Ultimately, this is his decision, but I've never quite bought the notion that violence in fiction leads to violence in real-life any more than Harry Potter casting a spell creates more Boy Wizards in real-life. Our job as storytellers is to entertain and our toolbox can't be sabotaged by curtailing the use of guns in an action-movie. Imagine a John Wayne picture where he wasn't packing or a Rocky movie where Stallone wasn't punching someone repeatedly in the face. Our audience is smart enough to know they're all pretending and we should instead just sit back and enjoy the serotonin release of seeing bad guys meeting bad ends as much as we enjoyed seeing the Death Star exploding. The action in Kick-Ass 2 is like nothing you've ever seen before. The humour, the characters, the heart and the set-pieces are all things we're very proud of and the only warning I'd really include is that it's almost TOO EXCITING. Kick-Ass 2 is fictional fun so let's focus our ire instead of the real-life violence going on in the world like the war in Afghanistan, the alarming tension in Syria right now and the fact that Superman just snapped a guy's fucking neck.

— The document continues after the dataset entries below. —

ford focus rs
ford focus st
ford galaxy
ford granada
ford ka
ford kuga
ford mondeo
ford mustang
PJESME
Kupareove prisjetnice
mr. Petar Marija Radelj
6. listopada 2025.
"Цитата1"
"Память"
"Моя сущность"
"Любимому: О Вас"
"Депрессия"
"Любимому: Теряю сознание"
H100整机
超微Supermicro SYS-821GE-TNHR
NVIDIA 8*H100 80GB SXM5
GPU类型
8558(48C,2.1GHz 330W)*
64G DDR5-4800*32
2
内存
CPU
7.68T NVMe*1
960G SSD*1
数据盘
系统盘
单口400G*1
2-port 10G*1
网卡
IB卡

Jim, I love ya and I hope you reconsider for all the above points. You're amazing in this insanely fun picture and I'm very proud of what Jeff, Matthew and all the team have done here.

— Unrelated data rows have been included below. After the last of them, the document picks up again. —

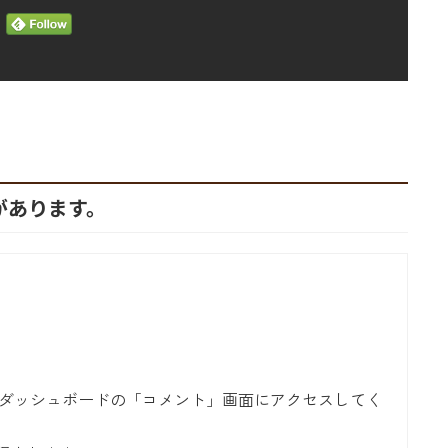
があります。
ダッシュボードの「コメント」画面にアクセスしてく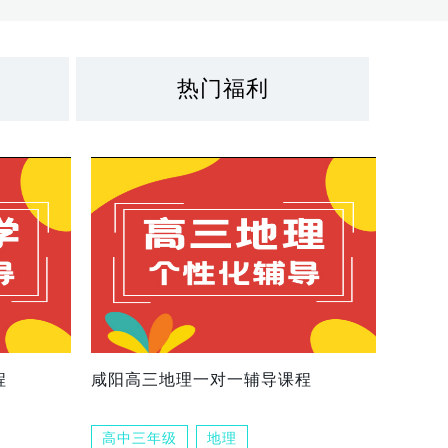
热门福利
程
咸阳高三地理一对一辅导课程
高中三年级
地理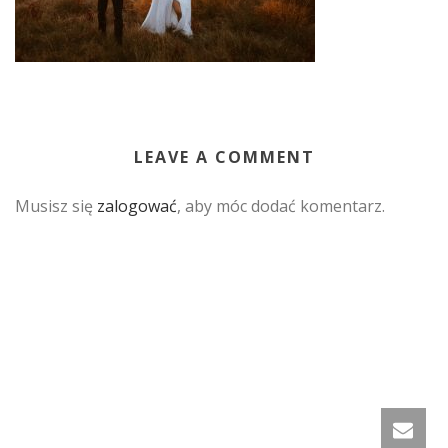
LEAVE A COMMENT
Musisz się
zalogować
, aby móc dodać komentarz.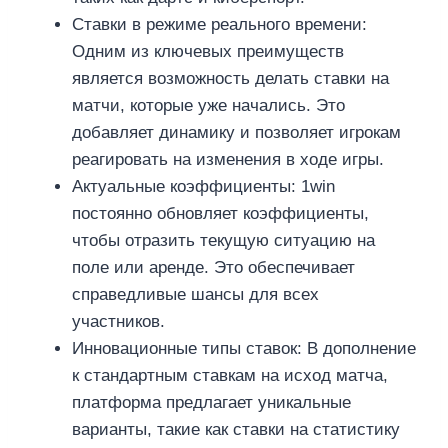
Ставки в режиме реального времени:
Одним из ключевых преимуществ
является возможность делать ставки на
матчи, которые уже начались. Это
добавляет динамику и позволяет игрокам
реагировать на изменения в ходе игры.
Актуальные коэффициенты: 1win
постоянно обновляет коэффициенты,
чтобы отразить текущую ситуацию на
поле или аренде. Это обеспечивает
справедливые шансы для всех
участников.
Инновационные типы ставок: В дополнение
к стандартным ставкам на исход матча,
платформа предлагает уникальные
варианты, такие как ставки на статистику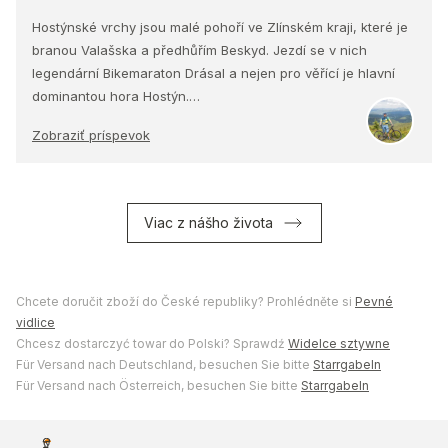
Hostýnské vrchy jsou malé pohoří ve Zlínském kraji, které je
branou Valašska a předhůřím Beskyd. Jezdí se v nich
legendární Bikemaraton Drásal a nejen pro věřící je hlavní
dominantou hora Hostýn.…
Zobraziť príspevok
Viac z nášho života
Chcete doručit zboží do České republiky? Prohlédněte si
Pevné
vidlice
Chcesz dostarczyć towar do Polski? Sprawdź
Widelce sztywne
Für Versand nach Deutschland, besuchen Sie bitte
Starrgabeln
Für Versand nach Österreich, besuchen Sie bitte
Starrgabeln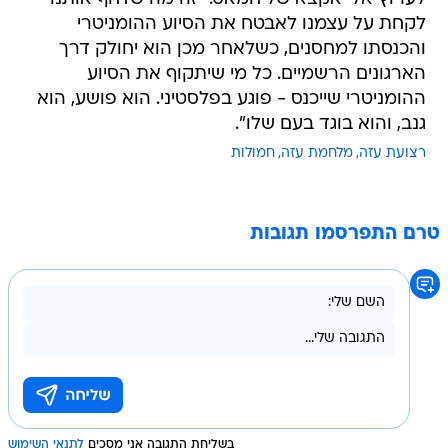
לקחת על עצמנו לאבטח את הסיוע ההומניטרי
והכנסתו למחסנים, כשלאחר מכן הוא יחולק דרך
הארגונים הרשמיים. כל מי שיתקוף את הסיוע
ההומניטרי שייכנס - פוגע בפלסטיני. הוא פושע, הוא
גנב, והוא בוגד בעם שלו".
רצועת עזה
מלחמת עזה
חמולות
טרם התפרסמו תגובות
בשליחת התגובה אני מסכים
לתנאי השימוש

Hmm. I think Millar goes off the rails a bit when he talks about Kick-Ass 2 being "TOO EXCITING," but I still appreciate it's a polite, measured response to a movie's star disavowing himself of his film. I don't think that there's anything in Carrey or Millar's words that sheds new light on the debate about violence in media (and it would be super awesome if you could avoid getting into it in the comments, because no one has ever changed anyone's mind on the Internet ever), but it's an interesting development for Kick-Ass 2. More importantly, I do think it's nice that two people on opposite sides of a potentially combustible argument can be calm, polite, and even gracious while stating their viewpoints. There's not enough of that nowadays.